Monday, December 29, 2014

SharePoint 2013: The Execute method of job definition Microsoft.SharePoint.Diagnostics.SPDiagnosticsMetricsProvider

Problem

You see the following event occuring daily at about 6:12 AM on your SharePoint 2013 farm servers:

Log Name:      Application
Source:        Microsoft-SharePoint Products-SharePoint Foundation
Date:          [date/time]
Event ID:      6398
Task Category: Timer
Level:         Critical
Keywords:      
User:          [DOMAIN/FarmServiceAcct]
Computer:      [SharePoint Server]
Description:
The Execute method of job definition Microsoft.SharePoint.Diagnostics.
SPDiagnosticsMetricsProvider (ID 9cde39fb-4971-4a03-9612-0978098691d7) 
threw an exception. More information is included below.

An update conflict has occurred, and you must re-try this action. The 
object SPWebService was updated by [DOMAIN/FarmServiceAcct], in the 
OWSTIMER (8696) process, on machine [SharePoint Server].  View the 
tracing log for more information about the conflict.
Event Xml:
...

This error is generated if the Config Refresh timer job finds out-of-sync caches among the SharePoint servers.  System topology includes one application server and two web front end servers.
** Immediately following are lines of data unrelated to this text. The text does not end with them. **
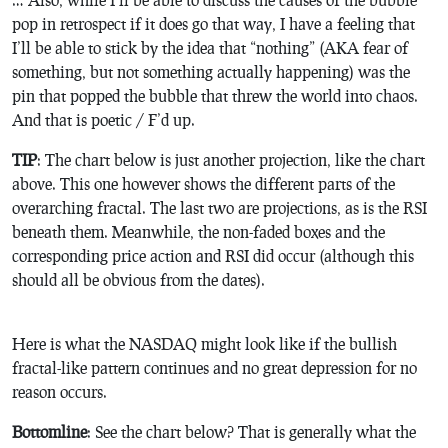
pop in retrospect if it does go that way, I have a feeling that
I’ll be able to stick by the idea that “nothing” (AKA fear of
something, but not something actually happening) was the
pin that popped the bubble that threw the world into chaos.
And that is poetic / F’d up.
TIP
: The chart below is just another projection, like the chart
above. This one however shows the different parts of the
overarching fractal. The last two are projections, as is the RSI
beneath them. Meanwhile, the non-faded boxes and the
corresponding price action and RSI did occur (although this
should all be obvious from the dates).
Here is what the NASDAQ might look like if the bullish
fractal-like pattern continues and no great depression for no
reason occurs.
Bottomline
: See the chart below? That is generally what the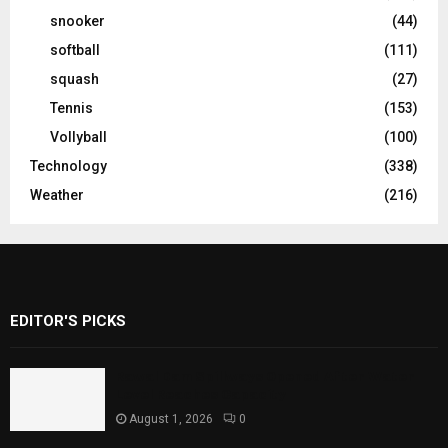
snooker
(44)
softball
(111)
squash
(27)
Tennis
(153)
Vollyball
(100)
Technology
(338)
Weather
(216)
EDITOR'S PICKS
Rawal Dam Spillways Opened After Water
Level Reaches Capacity
August 1, 2026
0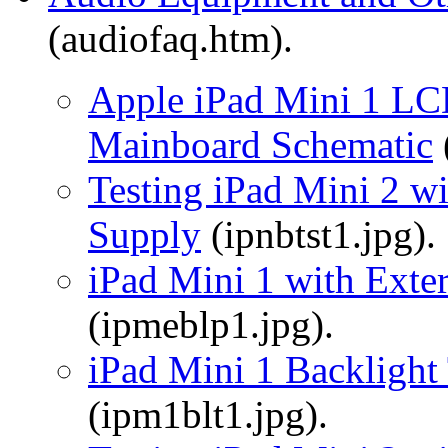
(audiofaq.htm).
Apple iPad Mini 1 LCD
Mainboard Schematic
Testing iPad Mini 2 w
Supply
(ipnbtst1.jpg).
iPad Mini 1 with Exte
(ipmeblp1.jpg).
iPad Mini 1 Backlight 
(ipm1blt1.jpg).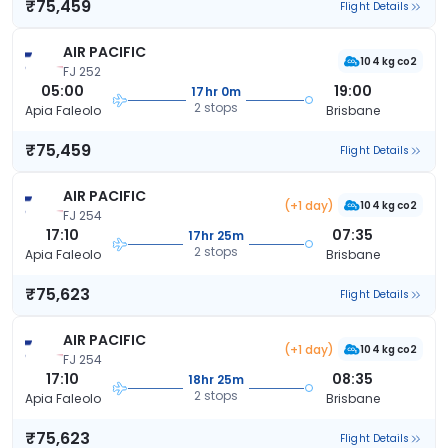
₹75,459
Flight Details
AIR PACIFIC
104 kg co2
FJ 252
05:00
19:00
17hr 0m
2 stops
Apia Faleolo
Brisbane
₹75,459
Flight Details
AIR PACIFIC
(+1 day)
104 kg co2
FJ 254
17:10
07:35
17hr 25m
2 stops
Apia Faleolo
Brisbane
₹75,623
Flight Details
AIR PACIFIC
(+1 day)
104 kg co2
FJ 254
17:10
08:35
18hr 25m
2 stops
Apia Faleolo
Brisbane
₹75,623
Flight Details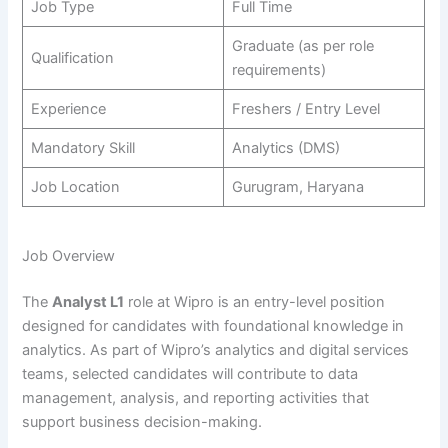
Job Type
Full Time
Graduate (as per role
Qualification
requirements)
Experience
Freshers / Entry Level
Mandatory Skill
Analytics (DMS)
Job Location
Gurugram, Haryana
Job Overview
The
Analyst L1
role at Wipro is an entry-level position
designed for candidates with foundational knowledge in
analytics. As part of Wipro’s analytics and digital services
teams, selected candidates will contribute to data
management, analysis, and reporting activities that
support business decision-making.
This posting unfortunately does not present a solution, but documents troubleshooting steps and reference articles for future reference.

Troubleshooting
  1. Check cache ID
    1. APP1: 2248964
    2. WFE1: 2248968
    3. WFE2: 2248970
      Note: this value is changing constantly.  if you open each cache.ini file on each machine separately, you may get different values - not because the caches are out of sync but due to the cache ID changing from when you open the file on one machine to when you open it on another machine.  To get an accurate snapshot of this value at any moment in time for all machines, have remote sessions open on all machines simulataneously, and then in quick succession make copies of the file on each one.  Then open these copies to determine the actual cache ID.
  2. Clear cache
    1. First, stopped Timer service on all SharePoint servers.
    2. Then on each server, starting with App1:
      1. Navigated to C:\ProgramData\Microsoft\SharePoint\Config.
      2. Looked for current GUID folder (check dates).
      3. Deleted all XML files in this folder.
      4. Replaced contents of cache.ini with "1".
    3. Started timer service on APP1
      1. Waited for it to rebuild fully.
        Note: if you have security software (McAfee, etc) installed, it will significantly consume resources scanning the creation of all of the new cache files, temporarily adversely impacting performance.
      2. 1658 XML cache files generated
    4. Started timer service on WFE1
      1. Waited for it to rebuild fully.
      2. 1658 XML cache files generated
      3. Refreshed application logs APP1 and WFE1
    5. Started timer service on WFE2
      1. Waited for it to rebuild fully
      2. 1658 XML cache files generated
  3. Verify cache IDs
    1. After cache rebuild completed, checked contents of each cache.ini:
      1. APP1: 2248998
      2. WFE1: 2248998
      3. WFE2: 2248998
        See note above on getting accurate values for ID.
  4. Verify solution
    1. Check event logs one day later: same issue recurring
    2. Check event logs five days later: same issue recurring.
Solution
  1. None found at this time 12/29/14.
References
Notes
  • Also checked development farm servers: APP1: 2733002, WFE1: 2733006 and WFE2: 2733006. After performing the above procedure: APP1: 2733071, WFE1: 2733071 and WFE2: 2733071.  Same experience: issue continues to occur after clearing cache.

1 comment:

Anonymous said...

Until Microsoft will add timer job configuration on server level and not on farm level, similar issues will remain.